WHAT IS ASKED
Retype every row below word for word, omitting the pictures from your answer.

Part of a data file:
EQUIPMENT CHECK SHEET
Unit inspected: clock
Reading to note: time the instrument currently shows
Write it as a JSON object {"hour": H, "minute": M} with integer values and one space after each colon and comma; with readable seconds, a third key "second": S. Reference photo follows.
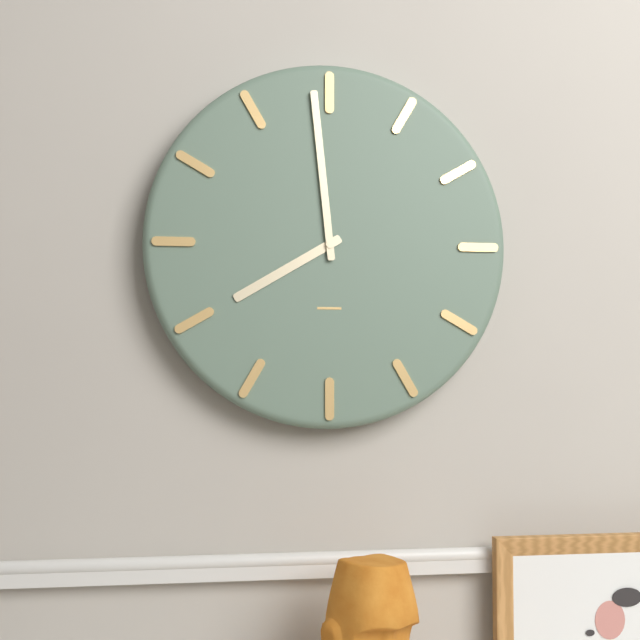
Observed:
{"hour": 7, "minute": 59}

THE RESULT
EQUIPMENT CHECK SHEET
Unit inspected: clock
Reading to note: time the instrument currently shows
Write it as a JSON object {"hour": H, "minute": M} with integer values and one space after each colon and comma; with readable seconds, a third key "second": S. Reference photo follows.
Observed:
{"hour": 7, "minute": 59}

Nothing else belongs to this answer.